I know a bit about lasers and that but where I can really help you is the electronics side. Using an Arduino it would be simple to modulate a laser beam to send data via morse code. Heck you could even use an arduino to decode and display the info in plain text on an LCD. Let me know


----------



## Steve K (Aug 26, 2011)

there's another thread on light communications over in the flashlight subforum... and the laser comes out looking like a poorer choice.

Steve K.


----------



## bshanahan14rulz (Aug 26, 2011)

for information modulation, yes, but seems to me that for something as simple as morse code, laser should beat LED, right? Because with morse code, who cares if the light becomes incoherent or if the wavefront becomes irregularly distorted? You just have to see if it's on or off.


----------



## SemiMan (Sep 2, 2011)

Talking off the top of my head, so I may be wrong.

Green should have the least attenuation through the atmosphere. It is also the most visible color. That said, if this is daytime? ... then there may be a high green component to compete with.
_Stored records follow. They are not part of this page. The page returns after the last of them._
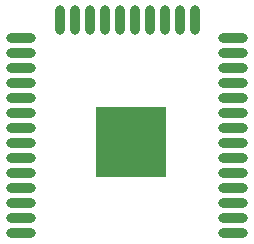
<source format=gbr>
%TF.GenerationSoftware,KiCad,Pcbnew,5.1.7-a382d34a8~88~ubuntu18.04.1*%
%TF.CreationDate,2021-02-15T21:35:44+01:00*%
%TF.ProjectId,test-board-esp32-assembly,74657374-2d62-46f6-9172-642d65737033,test*%
%TF.SameCoordinates,Original*%
%TF.FileFunction,Paste,Top*%
%TF.FilePolarity,Positive*%
%FSLAX46Y46*%
G04 Gerber Fmt 4.6, Leading zero omitted, Abs format (unit mm)*
G04 Created by KiCad (PCBNEW 5.1.7-a382d34a8~88~ubuntu18.04.1) date 2021-02-15 21:35:44*
%MOMM*%
%LPD*%
G01*
G04 APERTURE LIST*
%ADD10O,2.500000X0.900000*%
%ADD11O,0.900000X2.500000*%
%ADD12R,6.000000X6.000000*%
G04 APERTURE END LIST*
D10*
%TO.C,U1*%
X129520000Y-95450000D03*
X129520000Y-94180000D03*
X129520000Y-92910000D03*
X129520000Y-91640000D03*
X129520000Y-90370000D03*
X129520000Y-89100000D03*
X129520000Y-87830000D03*
X129520000Y-86560000D03*
X129520000Y-85290000D03*
X129520000Y-84020000D03*
X129520000Y-82750000D03*
X129520000Y-81480000D03*
X129520000Y-80210000D03*
X129520000Y-78940000D03*
D11*
X132805000Y-77450000D03*
X134075000Y-77450000D03*
X135345000Y-77450000D03*
X136615000Y-77450000D03*
X137885000Y-77450000D03*
X139155000Y-77450000D03*
X140425000Y-77450000D03*
X141695000Y-77450000D03*
X142965000Y-77450000D03*
X144235000Y-77450000D03*
D10*
X147520000Y-78940000D03*
X147520000Y-80210000D03*
X147520000Y-81480000D03*
X147520000Y-82750000D03*
X147520000Y-84020000D03*
X147520000Y-85290000D03*
X147520000Y-86560000D03*
X147520000Y-87830000D03*
X147520000Y-89100000D03*
X147520000Y-90370000D03*
X147520000Y-91640000D03*
X147520000Y-92910000D03*
X147520000Y-94180000D03*
X147520000Y-95450000D03*
D12*
X138820000Y-87750000D03*
%TD*%
M02*

</source>
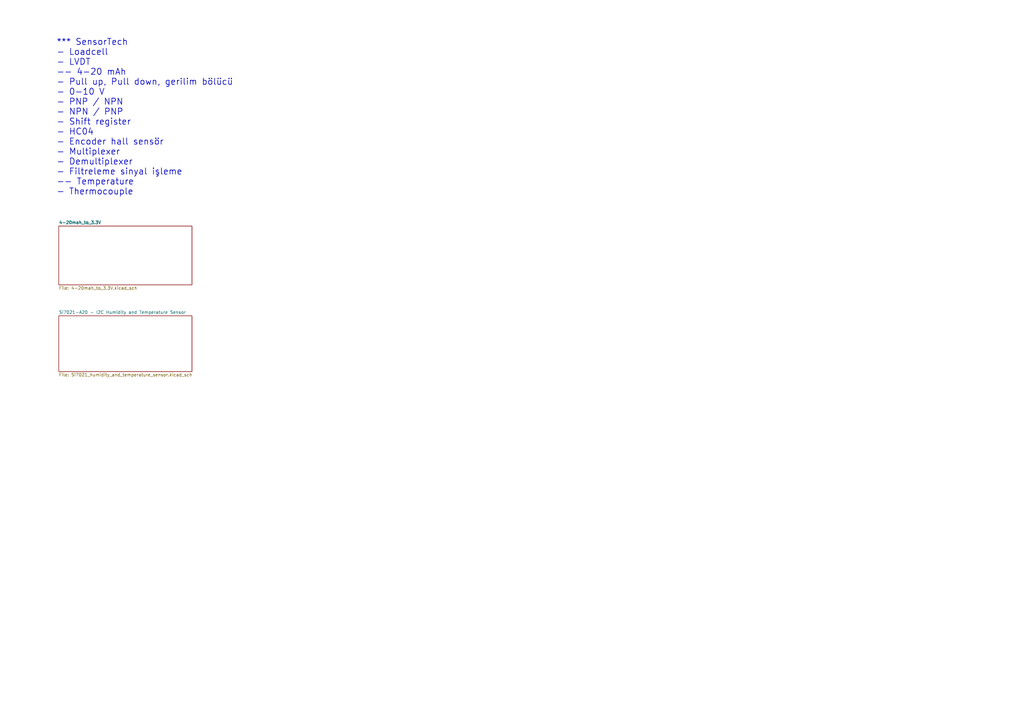
<source format=kicad_sch>
(kicad_sch
	(version 20250114)
	(generator "eeschema")
	(generator_version "9.0")
	(uuid "c48f3267-cc9a-42ff-99ff-5758205a3e4c")
	(paper "A3")
	(lib_symbols)
	(text "*** SensorTech\n- Loadcell \n- LVDT\n-- 4-20 mAh\n- Pull up, Pull down, gerilim bölücü\n- 0-10 V\n- PNP / NPN\n- NPN / PNP\n- Shift register\n- HC04\n- Encoder hall sensör\n- Multiplexer\n- Demultiplexer\n- Filtreleme sinyal işleme\n-- Temperature\n- Thermocouple\n"
		(exclude_from_sim no)
		(at 23.114 48.006 0)
		(effects
			(font
				(size 2.54 2.54)
				(thickness 0.254)
				(bold yes)
			)
			(justify left)
		)
		(uuid "98b91943-9554-4614-b5ed-aaa6579a09d0")
	)
	(sheet
		(at 24.13 129.54)
		(size 54.61 22.86)
		(exclude_from_sim no)
		(in_bom yes)
		(on_board yes)
		(dnp no)
		(fields_autoplaced yes)
		(stroke
			(width 0.1524)
			(type solid)
		)
		(fill
			(color 0 0 0 0.0000)
		)
		(uuid "dfbecd62-96e5-45c7-a598-55c37a7d13c5")
		(property "Sheetname" "Si7021-A20 - I2C Humidity and Temperature Sensor"
			(at 24.13 128.8284 0)
			(effects
				(font
					(size 1.27 1.27)
				)
				(justify left bottom)
			)
		)
		(property "Sheetfile" "Si7021_humidity_and_temperature_sensor.kicad_sch"
			(at 24.13 152.9846 0)
			(effects
				(font
					(size 1.27 1.27)
				)
				(justify left top)
			)
		)
		(property "Field2" ""
			(at 24.13 129.54 0)
			(effects
				(font
					(size 1.27 1.27)
				)
			)
		)
		(instances
			(project "baxeltr_sensor"
				(path "/c48f3267-cc9a-42ff-99ff-5758205a3e4c"
					(page "3")
				)
			)
		)
	)
	(sheet
		(at 24.13 92.71)
		(size 54.61 24.13)
		(exclude_from_sim no)
		(in_bom yes)
		(on_board yes)
		(dnp no)
		(fields_autoplaced yes)
		(stroke
			(width 0.1524)
			(type solid)
		)
		(fill
			(color 0 0 0 0.0000)
		)
		(uuid "e55981ed-f400-497f-8133-b802d5c26823")
		(property "Sheetname" "4-20mah_to_3.3V"
			(at 24.13 91.9984 0)
			(effects
				(font
					(size 1.27 1.27)
					(thickness 0.254)
					(bold yes)
				)
				(justify left bottom)
			)
		)
		(property "Sheetfile" "4-20mah_to_3.3V.kicad_sch"
			(at 24.13 117.4246 0)
			(effects
				(font
					(size 1.27 1.27)
				)
				(justify left top)
			)
		)
		(instances
			(project "baxeltr_sensor"
				(path "/c48f3267-cc9a-42ff-99ff-5758205a3e4c"
					(page "2")
				)
			)
		)
	)
	(sheet_instances
		(path "/"
			(page "1")
		)
	)
	(embedded_fonts no)
)

</source>
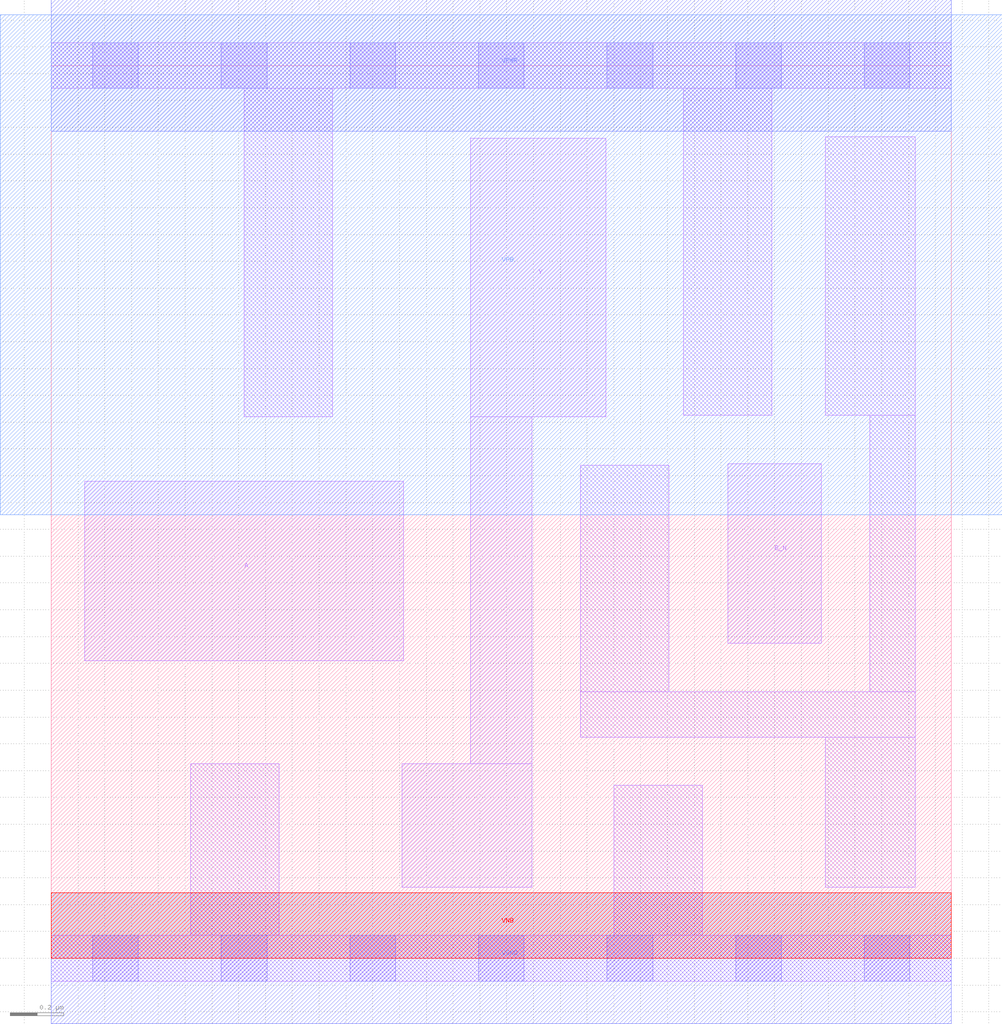
<source format=lef>
# Copyright 2020 The SkyWater PDK Authors
#
# Licensed under the Apache License, Version 2.0 (the "License");
# you may not use this file except in compliance with the License.
# You may obtain a copy of the License at
#
#     https://www.apache.org/licenses/LICENSE-2.0
#
# Unless required by applicable law or agreed to in writing, software
# distributed under the License is distributed on an "AS IS" BASIS,
# WITHOUT WARRANTIES OR CONDITIONS OF ANY KIND, either express or implied.
# See the License for the specific language governing permissions and
# limitations under the License.
#
# SPDX-License-Identifier: Apache-2.0

VERSION 5.7 ;
  NOWIREEXTENSIONATPIN ON ;
  DIVIDERCHAR "/" ;
  BUSBITCHARS "[]" ;
MACRO sky130_fd_sc_lp__nor2b_lp
  CLASS CORE ;
  FOREIGN sky130_fd_sc_lp__nor2b_lp ;
  ORIGIN  0.000000  0.000000 ;
  SIZE  3.360000 BY  3.330000 ;
  SYMMETRY X Y R90 ;
  SITE unit ;
  PIN A
    ANTENNAGATEAREA  0.376000 ;
    DIRECTION INPUT ;
    USE SIGNAL ;
    PORT
      LAYER li1 ;
        RECT 0.125000 1.110000 1.315000 1.780000 ;
    END
  END A
  PIN B_N
    ANTENNAGATEAREA  0.376000 ;
    DIRECTION INPUT ;
    USE SIGNAL ;
    PORT
      LAYER li1 ;
        RECT 2.525000 1.175000 2.875000 1.845000 ;
    END
  END B_N
  PIN Y
    ANTENNADIFFAREA  0.402600 ;
    DIRECTION OUTPUT ;
    USE SIGNAL ;
    PORT
      LAYER li1 ;
        RECT 1.310000 0.265000 1.795000 0.725000 ;
        RECT 1.565000 0.725000 1.795000 2.020000 ;
        RECT 1.565000 2.020000 2.070000 3.060000 ;
    END
  END Y
  PIN VGND
    DIRECTION INOUT ;
    USE GROUND ;
    PORT
      LAYER met1 ;
        RECT 0.000000 -0.245000 3.360000 0.245000 ;
    END
  END VGND
  PIN VNB
    DIRECTION INOUT ;
    USE GROUND ;
    PORT
      LAYER pwell ;
        RECT 0.000000 0.000000 3.360000 0.245000 ;
    END
  END VNB
  PIN VPB
    DIRECTION INOUT ;
    USE POWER ;
    PORT
      LAYER nwell ;
        RECT -0.190000 1.655000 3.550000 3.520000 ;
    END
  END VPB
  PIN VPWR
    DIRECTION INOUT ;
    USE POWER ;
    PORT
      LAYER met1 ;
        RECT 0.000000 3.085000 3.360000 3.575000 ;
    END
  END VPWR
  OBS
    LAYER li1 ;
      RECT 0.000000 -0.085000 3.360000 0.085000 ;
      RECT 0.000000  3.245000 3.360000 3.415000 ;
      RECT 0.520000  0.085000 0.850000 0.725000 ;
      RECT 0.720000  2.020000 1.050000 3.245000 ;
      RECT 1.975000  0.825000 3.225000 0.995000 ;
      RECT 1.975000  0.995000 2.305000 1.840000 ;
      RECT 2.100000  0.085000 2.430000 0.645000 ;
      RECT 2.360000  2.025000 2.690000 3.245000 ;
      RECT 2.890000  0.265000 3.225000 0.825000 ;
      RECT 2.890000  2.025000 3.225000 3.065000 ;
      RECT 3.055000  0.995000 3.225000 2.025000 ;
    LAYER mcon ;
      RECT 0.155000 -0.085000 0.325000 0.085000 ;
      RECT 0.155000  3.245000 0.325000 3.415000 ;
      RECT 0.635000 -0.085000 0.805000 0.085000 ;
      RECT 0.635000  3.245000 0.805000 3.415000 ;
      RECT 1.115000 -0.085000 1.285000 0.085000 ;
      RECT 1.115000  3.245000 1.285000 3.415000 ;
      RECT 1.595000 -0.085000 1.765000 0.085000 ;
      RECT 1.595000  3.245000 1.765000 3.415000 ;
      RECT 2.075000 -0.085000 2.245000 0.085000 ;
      RECT 2.075000  3.245000 2.245000 3.415000 ;
      RECT 2.555000 -0.085000 2.725000 0.085000 ;
      RECT 2.555000  3.245000 2.725000 3.415000 ;
      RECT 3.035000 -0.085000 3.205000 0.085000 ;
      RECT 3.035000  3.245000 3.205000 3.415000 ;
  END
END sky130_fd_sc_lp__nor2b_lp
END LIBRARY

</source>
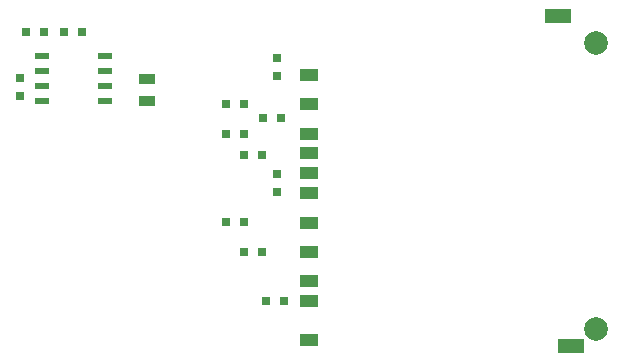
<source format=gtp>
G04 (created by PCBNEW-RS274X (2010-05-05 BZR 2356)-stable) date 8/04/2011 10:33:59 a.m.*
G01*
G70*
G90*
%MOIN*%
G04 Gerber Fmt 3.4, Leading zero omitted, Abs format*
%FSLAX34Y34*%
G04 APERTURE LIST*
%ADD10C,0.006000*%
%ADD11R,0.059100X0.039400*%
%ADD12R,0.086600X0.047200*%
%ADD13C,0.078700*%
%ADD14R,0.025000X0.031500*%
%ADD15R,0.031500X0.025000*%
%ADD16R,0.055000X0.035000*%
%ADD17R,0.045000X0.020000*%
G04 APERTURE END LIST*
G54D10*
G54D11*
X32481Y-27289D03*
X32481Y-28273D03*
X32481Y-29258D03*
X32481Y-30212D03*
X32481Y-30882D03*
X32481Y-32200D03*
X32481Y-26620D03*
X32481Y-25970D03*
X32481Y-23352D03*
X32481Y-24336D03*
X32481Y-25321D03*
G54D12*
X40778Y-21374D03*
X41221Y-32397D03*
G54D13*
X42048Y-31807D03*
X42048Y-22279D03*
G54D14*
X23646Y-21929D03*
X23046Y-21929D03*
X29700Y-24331D03*
X30300Y-24331D03*
X29700Y-25315D03*
X30300Y-25315D03*
X29700Y-28268D03*
X30300Y-28268D03*
G54D15*
X22835Y-24040D03*
X22835Y-23440D03*
G54D14*
X30330Y-29252D03*
X30930Y-29252D03*
X30330Y-26024D03*
X30930Y-26024D03*
G54D15*
X31421Y-22771D03*
X31421Y-23371D03*
G54D14*
X31058Y-30902D03*
X31658Y-30902D03*
G54D15*
X31402Y-27261D03*
X31402Y-26661D03*
G54D14*
X31560Y-24803D03*
X30960Y-24803D03*
X24306Y-21929D03*
X24906Y-21929D03*
G54D16*
X27087Y-23483D03*
X27087Y-24233D03*
G54D17*
X23596Y-24215D03*
X25696Y-24215D03*
X23596Y-23715D03*
X23596Y-23215D03*
X23596Y-22715D03*
X25696Y-23715D03*
X25696Y-23215D03*
X25696Y-22715D03*
M02*

</source>
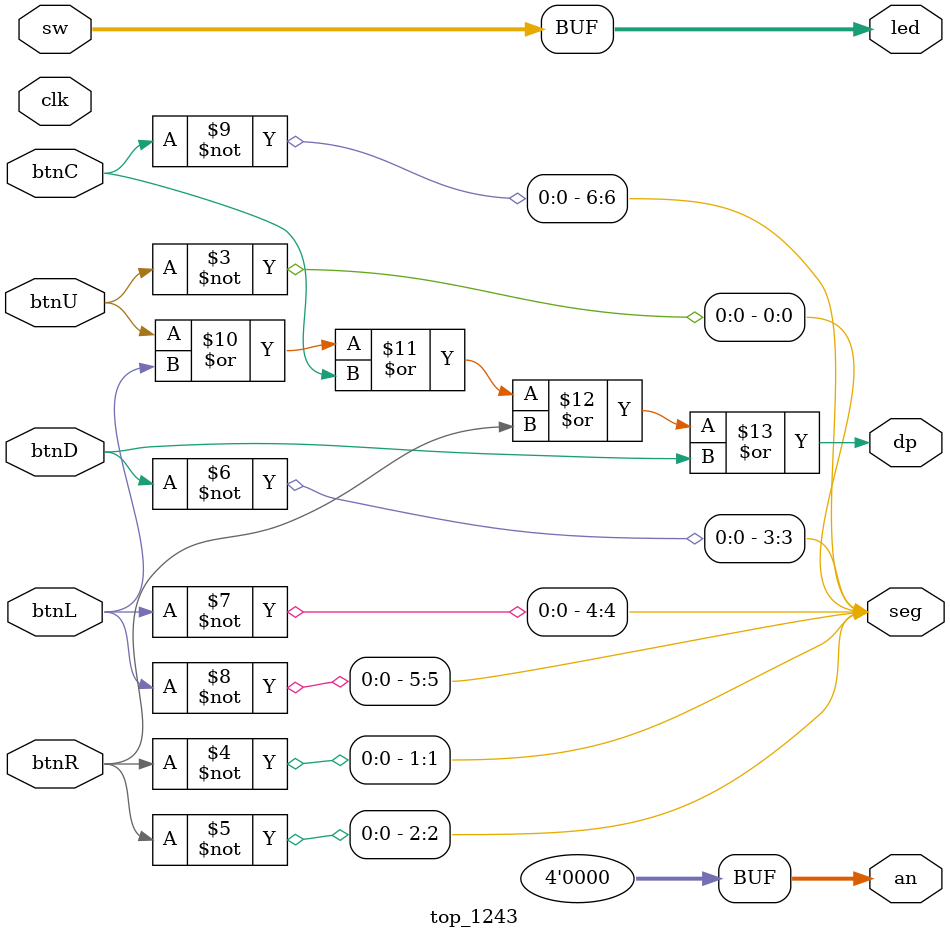
<source format=v>
module top_1243 (
    input             clk,      
    input             btnC,     
    input             btnU,
    input             btnD,
    input             btnR,
    input             btnL,
    input      [15:0] sw,       
    output reg [15:0] led,      
    output reg  [6:0] seg,      
    output reg        dp,       
    output reg  [3:0] an        
);
    initial seg = 7'b1111111;   
    initial an = 4'b0000;       
    initial dp = 0;             
    always @(sw) begin          
        led <= sw;
    end
    always @(btnC or btnU or btnD or btnR or btnL) begin
        seg[0] <= ~btnU;
        seg[1] <= ~btnR;
        seg[2] <= ~btnR;
        seg[3] <= ~btnD;
        seg[4] <= ~btnL;
        seg[5] <= ~btnL;
        seg[6] <= ~btnC;
        dp <= btnU | btnL | btnC | btnR | btnD;
    end
endmodule
</source>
1M * 1M at 1KM very be a very difficult aim. I would increase the beam size a good factor of 10, but then user binoculars (which will help for aiming the receiver -- your eye), but also greatly increase light gathering.

And last, you could start with a simple wratten filter, but a quality glass filter will be better. Get something that is just going to pass the green from the laser. The narrower the bandpass, the better the signal to noise and the easier to make out the laser. Cheap semi lasers do drift a bit as they warm up, but perhaps if you could get a 5 or 10 nm filter, you would greatly reduce external light ... oh, and an eye cup to keep out stray light.

Semiman


----------



## Ceecy (Feb 7, 2014)

sandnabba said:


> Steve:
> sandnabba rene idéa with my project is that it should be possible to receive the transmission by hand. (Writing down the morse code in the old style way  )
> 
> i really like this idea. It makes the activity accessible by a wide range of people, with minimal planning and setup. I'm imagining a trial of sending a message 300 km in 3 mile (or horizon to horizon) relays. Could i help you try it?


----------